I moved house just after submitting my diss. This involved very stressful few days of frenzied packing, sorting, redistributing and cleaning before I moved into my flat. This has been the first time I’ve lived somewhere that came fully unfurnished. Although buying a fair chunk of furniture and appliances is expensive, I had a lot of fun finding cute and cheap secondhand items. There are still a couple of non-essentials on my list (mostly more shelving. I have a lot of books…), but the flat has come together really well. My flatmate and I (and our cat Mayonnaise!) have made it such a cosy space.
At 24, I feel much more secure and comfort in myself. In my values, my friends, my knowledge, my sexuality, my skills, even my fashion sense. Don’t get me wrong, I’m still an incredibly anxious bean (I have spent almost all of being 23 monitoring the regrowth of a chunk of my hair after I pulled it out as a result of my trichotillomania) and I get panicky, uncertain and paranoid on a regular basis. But I’m now much more aware of my brain and how it behaves and (some of the time) when it’s lying to me.
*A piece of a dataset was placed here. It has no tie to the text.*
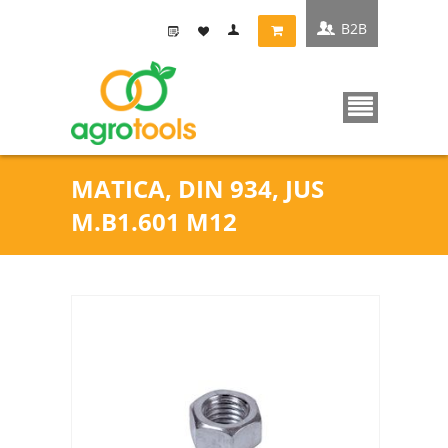
B2B
MATICA, DIN 934, JUS
M.B1.601 M12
I’m still religiously watching Strictly after nearly two decades of fandom, but I’m also bawling at the Ghosts Christmas specials and getting inspired by Alaska Daily. Quiz shows like House of Games and The Wheel are my go-to happy shows. I read books that inspired me, informed how I think and make me reassess the world around me. I also read books that are silly, frivolous, entertaining and have very little impact on my behaviour. Some of these books may be shit but they give me comfort, provide fun, laughter and escapism. And boy do I love them for that!
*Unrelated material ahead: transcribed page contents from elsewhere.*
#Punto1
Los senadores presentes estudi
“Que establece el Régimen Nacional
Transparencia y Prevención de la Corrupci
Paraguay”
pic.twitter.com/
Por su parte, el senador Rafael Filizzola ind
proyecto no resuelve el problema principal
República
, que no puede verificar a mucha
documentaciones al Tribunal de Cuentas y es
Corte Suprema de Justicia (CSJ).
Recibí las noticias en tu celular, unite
I feel incredibly lucky to have the pals that I do, even if I don’t see most of them as often as I would like. So many people from so many different areas of my life give me such joy and hope in people. Because if there’s one thing I believe in, it’s people. I feel like I have a genuine support network around me, and I’m so grateful for that. There’s nothing like feeling genuinely safe with the people around you.
I may be tired, but this newly-24-year-old is excited about the future and what it will bring. More cats and more books I say!